The "next big thing" of indie-rock (yawn) in 2009 was
Cymbals Eat Guitars, a combo fronted by Joseph D'Agostino that
debuted with the austere and eccentric bombast-rock of
Why There Are Mountains (Sister's Den, 2009).
The desperate shout of And The Hazy Sea employed a soft-loud dynamics
like in a
sloppy version of Nirvana but also adding
a disorienting neoclassical piano.
Most songs are unstable and schizophreic. Cold Spring begins as a
heavily arranged litany,
an easy-listening version of Brian Jones-era Rolling Stones, but ends as a rousing garage bacchanal.
The seven-minute Share begins with a whisper buried in filthy guitar
drones that mutates into a solemn rhythm and ends with a frenzied jam.
Wind Phoenix (Proper Name) is a crescendo of angular riffs,
fractured beats and ugly chanting that hide a country-rock melody.

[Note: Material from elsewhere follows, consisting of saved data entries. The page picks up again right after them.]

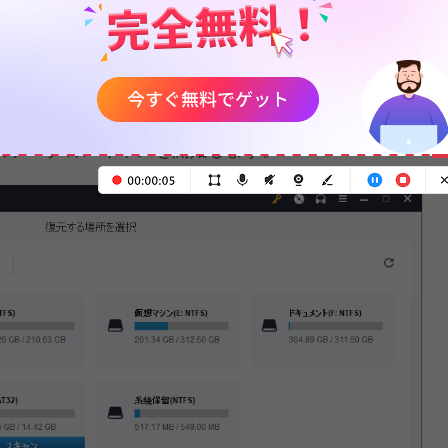
/デバイスを選択する
ドライブにカーソルを合わせて、「
スキャン
」をクリ
ス
」タブをクリックして、スキャンする対象のメモリ
すると、このソフトは、削除/紛失したMP4ファイ
のデータのスキャンを開始します。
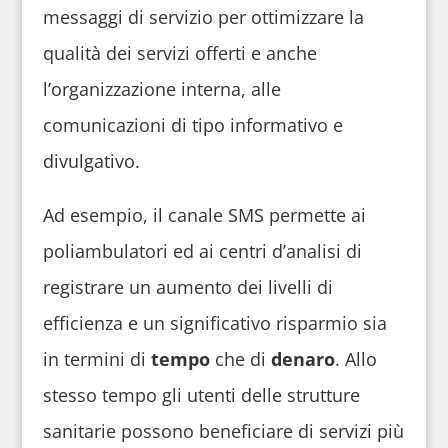
messaggi di servizio per ottimizzare la
qualità dei servizi offerti e anche
l’organizzazione interna, alle
comunicazioni di tipo informativo e
divulgativo.
Ad esempio, il canale SMS permette ai
poliambulatori ed ai centri d’analisi di
registrare un aumento dei livelli di
efficienza e un significativo risparmio sia
in termini di
tempo
che di
denaro
. Allo
stesso tempo gli utenti delle strutture
sanitarie possono beneficiare di servizi più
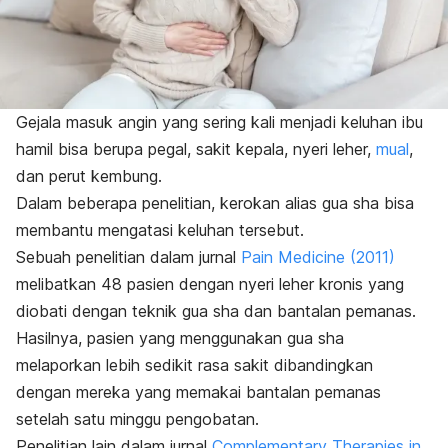
Gejala masuk angin yang sering kali menjadi keluhan ibu
hamil bisa berupa pegal, sakit kepala, nyeri leher,
mual
,
dan perut kembung.
Dalam beberapa penelitian, kerokan alias
gua sha
bisa
membantu mengatasi keluhan tersebut.
Sebuah penelitian dalam jurnal
Pain Medicine
(2011)
melibatkan 48 pasien dengan nyeri leher kronis yang
diobati dengan teknik
gua sha
dan bantalan pemanas.
Hasilnya, pasien yang menggunakan
gua sha
melaporkan lebih sedikit rasa sakit dibandingkan
dengan mereka yang memakai bantalan pemanas
setelah satu minggu pengobatan.
Penelitian lain dalam jurnal
Complementary Therapies in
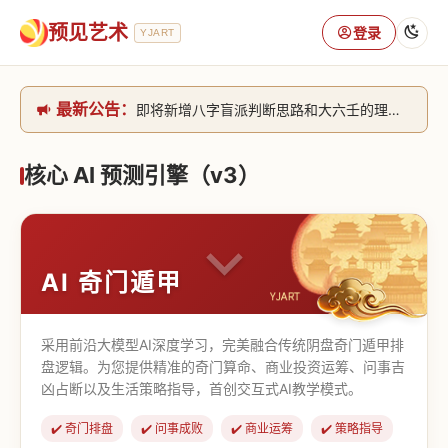
预见艺术
登录
YJART
最新公告：
即将新增八字盲派判断思路和大六壬的理气+取像判断思路。[内侧中，捐赠会员可用]2026/6/30
网站升级完成，升级全模块的算法，限时开放用户注册。2026/6/27
本站已全面接入DeepSeek-v4模型，捐赠会员支持更多功能，推理测算更精准！2026/5/28
核心 AI 预测引擎（v3）
致老用户的一封信，旧站充值会员开放注册截止到8月25日 2026/2/25
AI 奇门遁甲
采用前沿大模型AI深度学习，完美融合传统阴盘奇门遁甲排
盘逻辑。为您提供精准的奇门算命、商业投资运筹、问事吉
凶占断以及生活策略指导，首创交互式AI教学模式。
✔️ 奇门排盘
✔️ 问事成败
✔️ 商业运筹
✔️ 策略指导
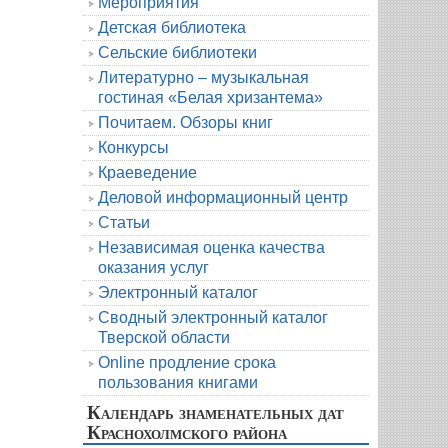
Мероприятия
Детская библиотека
Сельские библиотеки
Литературно – музыкальная
гостиная «Белая хризантема»
Почитаем. Обзоры книг
Конкурсы
Краеведение
Деловой информационный центр
Статьи
Независимая оценка качества
оказания услуг
Электронный каталог
Сводный электронный каталог
Тверской области
Online продление срока
пользования книгами
Календарь знаменательных дат
Краснохолмского района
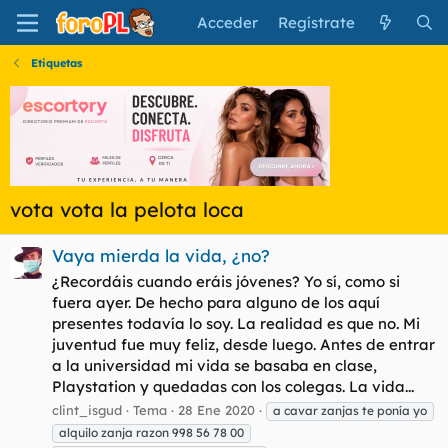
Acceder
Regístrate
Etiquetas
vota vota la pelota loca
Vaya mierda la vida, ¿no?
¿Recordáis cuando eráis jóvenes? Yo sí, como si
fuera ayer. De hecho para alguno de los aquí
presentes todavía lo soy. La realidad es que no. Mi
juventud fue muy feliz, desde luego. Antes de entrar
a la universidad mi vida se basaba en clase,
Playstation y quedadas con los colegas. La vida...
clint_isgud
Tema
28 Ene 2020
a cavar zanjas te ponía yo
alquilo zanja razon 998 56 78 00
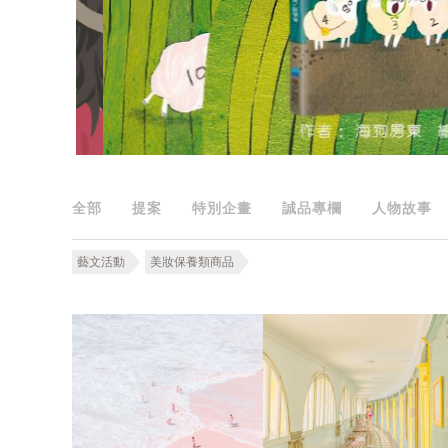
全部
提案
特別企畫
誠品專欄
人物故事
藝文活動
美妝保養類商品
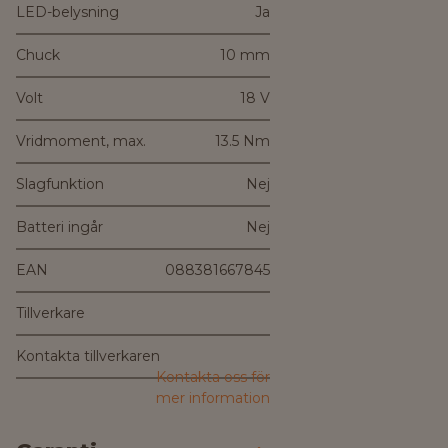
LED-belysning
Ja
Chuck
10 mm
Volt
18 V
Vridmoment, max.
13.5 Nm
Slagfunktion
Nej
Batteri ingår
Nej
EAN
088381667845
Tillverkare
Kontakta tillverkaren
Kontakta oss för
mer information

The seven-minute Like Blood Does alternates between bedroom-pop
and Broadway show tune, with a distorted orchestra and a cacophonous interlude
The poppy march-like Indiana and the
oneiric drum-less ballad What Dogs See point to a more accessible
The narrative skills are certainly above the average: the music rarely cares
about riffs and refrains, but mostly about driving a story.